Print help and exit.

=item B<-a or --available_species>

List the species for which orthologs exist and exit

=item B<-i or -identifier>  <identifier>

REQUIRED: Ensembl Gene ID for the gene for which you want 
to retrieve and align orthologs.

=item B<-s or --species>  <species>

REQUIRED: Species corresponding to the identifier

=item B<-c or --classification>  <classification>

OPTIONAL: Species must fall into this classification to be included 
in the MSA. By default, all orthologs are used.

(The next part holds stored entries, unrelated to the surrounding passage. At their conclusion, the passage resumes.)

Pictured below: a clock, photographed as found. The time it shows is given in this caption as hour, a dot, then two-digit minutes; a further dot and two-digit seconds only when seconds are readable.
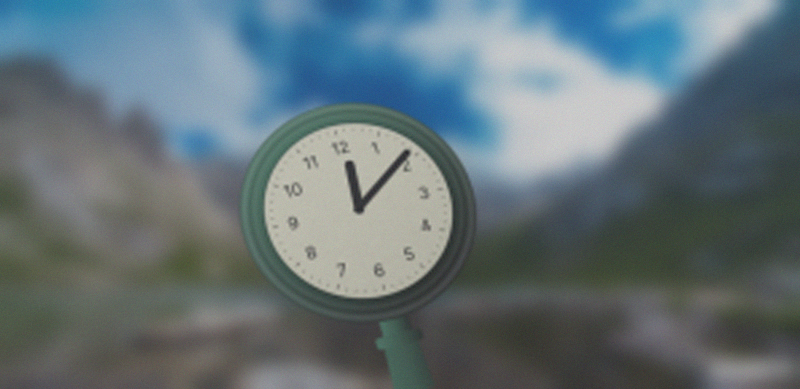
12.09
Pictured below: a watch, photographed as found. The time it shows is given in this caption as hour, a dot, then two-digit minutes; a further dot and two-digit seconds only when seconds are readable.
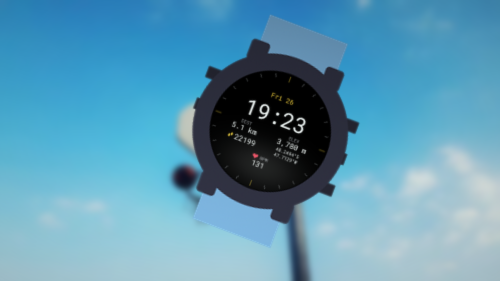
19.23
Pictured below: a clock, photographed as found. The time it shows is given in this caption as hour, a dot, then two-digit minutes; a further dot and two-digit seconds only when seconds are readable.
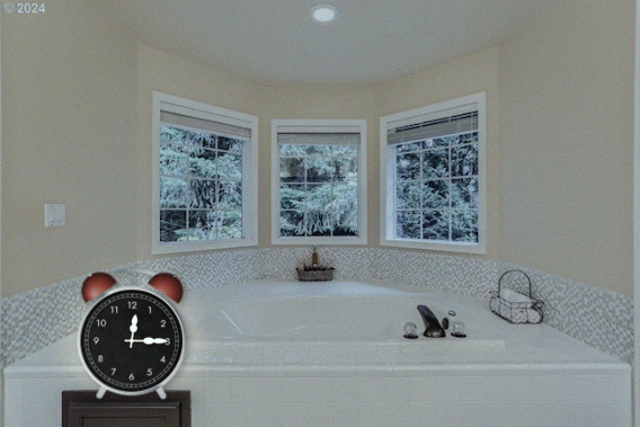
12.15
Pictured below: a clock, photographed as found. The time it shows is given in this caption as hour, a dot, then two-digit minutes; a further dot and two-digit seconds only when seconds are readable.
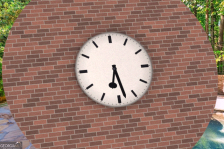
6.28
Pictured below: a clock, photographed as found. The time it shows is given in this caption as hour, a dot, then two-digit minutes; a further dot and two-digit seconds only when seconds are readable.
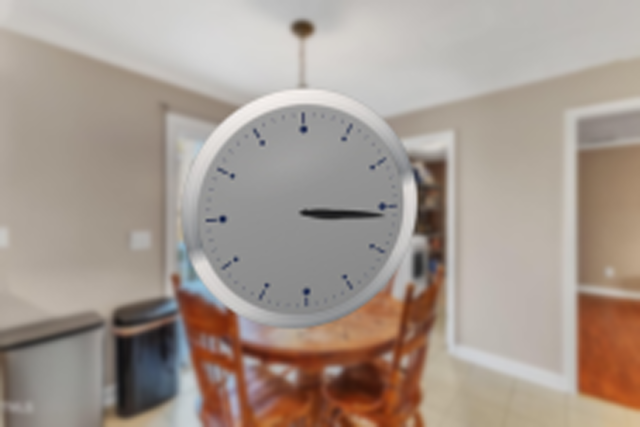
3.16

=item B<-l or --limit_species> '<binomial name>'

OPTIONAL: By default, all orthologs are used for the MSA, if you define species using
this option (using their binomial name, eg -l 'Homo sapiens' -l 'Mus musculus') then only
the specified species will be used.


=item B<-n   or --nomask>

OPTIONAL: By default, sequences are repeatmasked.
This switch suppresses masking.

=item B<-v   or  --verbose> 

OPTIONAL: Turn on verbose reporting


=item B<--ensembl_host> <ensembl_host>

OPTIONAL: defaults to the EBI ensembl server

=item B<--ensembl_port> <ensembl_port>

OPTIONAL: defaults to the EBI ensembl server

=item B<--ensembl_user> <ensembl_user>

OPTIONAL: defaults to anonymous

=item B<--ensembl_pass> <ensembl_pass>

OPTIONAL: undefined by default

=item B<--five_up> <integer value>

Amount (in bases) of extra sequence to retrieve upstream of the 
start of the gene. The same distance will be retrieved for orthologs. 
Defaults to 0.

=item B<--three_down> <integer value>

Amount (in bases) of extra sequence to retrieve downstream of
the end of the gene. The same distance will be retrieved for orthologs.
Defaults to 0.

=item B<--five_down> <integer value>

Amount (in bases) of sequence to retrieve downstream of the
start of the gene. This overrides any value of three_down. 
Useful if you want to retrieve promoter / 5'UTR regions.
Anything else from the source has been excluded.